Faculty/Parent Book Club Read: The Gift of Failure

Whether or not you had a chance to read The Gift of FailureHow the Best Parents Learn to Let Go So Their Children Can Succeed by Jessica Lahey (the faculty/parent read for 2015-16), or to participate in the bookclub-style talk with the author on April 7, Canterbury Parents’ Page wants to share a few highlights from the book. It’s great that our school offers opportunities for the parent community to ponder topics and share and discuss ideas, especially in collaboration with teachers. In the interest of encouraging ongoing conversation about parenting approaches and our journey as parents and educators, we’re happy to give you a bulleted overview of some of the book’s most important points and topics.

For starters, you might want to check out what Middle School Director David Skeen says about the book on his blog. Look for three posts from last fall, which serve as reflections on his early reading of the book.

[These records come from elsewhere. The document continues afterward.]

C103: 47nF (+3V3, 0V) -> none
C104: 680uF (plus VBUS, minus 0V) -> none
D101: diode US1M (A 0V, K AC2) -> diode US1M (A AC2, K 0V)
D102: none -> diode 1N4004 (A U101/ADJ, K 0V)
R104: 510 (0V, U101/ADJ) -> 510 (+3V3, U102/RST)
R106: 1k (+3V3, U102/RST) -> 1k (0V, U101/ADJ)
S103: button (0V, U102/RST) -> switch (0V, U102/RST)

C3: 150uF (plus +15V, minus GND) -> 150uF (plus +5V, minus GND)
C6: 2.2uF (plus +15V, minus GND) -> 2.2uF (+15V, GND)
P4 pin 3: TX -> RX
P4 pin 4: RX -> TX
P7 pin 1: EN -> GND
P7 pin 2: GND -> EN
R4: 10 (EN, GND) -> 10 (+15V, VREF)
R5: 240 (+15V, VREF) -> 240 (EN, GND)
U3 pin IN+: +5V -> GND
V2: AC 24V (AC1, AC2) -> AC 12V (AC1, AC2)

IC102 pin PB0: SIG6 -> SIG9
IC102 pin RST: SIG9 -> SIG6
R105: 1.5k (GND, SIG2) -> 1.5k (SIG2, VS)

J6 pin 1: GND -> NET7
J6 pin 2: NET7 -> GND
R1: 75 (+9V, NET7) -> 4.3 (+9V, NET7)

  • While it may seem counterintuitive, the theme of the book is that it is often the failures during students’ middle school years that prepare them best for the rigors and higher stakes of high school and beyond.
  • The book is the author’s own parenting approach, which she offers to help us better understand the journey to raising self-sufficient children. The book also includes a history of parenting in America from colonization through the present day in a manageable and entertaining 14-page first chapter.
  • In our campus discussion, Lahey began by sharing several relevant anecdotal stories mined from her experience as a teacher and a mother. 
  • Lahey outlines the progression from parenting as a matter of survival to the helicopter/interventionist approach of today, summarizes an argument against overparenting — a topic that is of interest to many parents today. 
  • Lahey also speaks and writes about intrinsic motivation, which she refers as “the holy grail of parenting”). She believes that we can get our children intrinsically motivated by fostering the following:
    •  Autonomy. The children of autonomy supporting parents know that their parents are there and will support them, but are empowered to do things for themselves. By contrast, directive parents (we often refer to them as helicopter parents) raise children who are paralyzed from making choices for their own lives.
    •  Competence. This is different from confidence. Competence is confidence based on experience. Essentially, our children don’t need our empty praise, Lahey argues. She references Carol Dweck, who writes about the “growth mindset.” In Lahey’s opinion, all labels (i.e- special needs, gifted, talented) create a fixed mindset. We need to praise our children for their work and effort, not the end result.
    • Connection. This primarily refers to the connection between students and their parents and teachers, and secondarily the connection between students and the content. Here are some tips from Lahey with regard to connection:
      1. Don’t put “A” papers on the fridge! Doing this emphasizes the product over the process.
      2. Learning needs to be made relevant for kids. The stuff we learn best is the stuff we care about.
      3. Parenting is like the stock market: lots of ups and downs. As parents we need to let our kids find their answers. Lahey cites author Julie Lythcott-Haims: “Our job as parents is to put ourselves out of a job.”

While these are just a few brief notes, we hope you find them useful either as a review of what you read or heard at the book club discussion or as some insight into the book in general if you didn’t have a chance to check it out. As Lahey told the parents and faculty on April 7, if you take only one thing away from The Gift of Failure, it is to teach your children to advocate for themselves.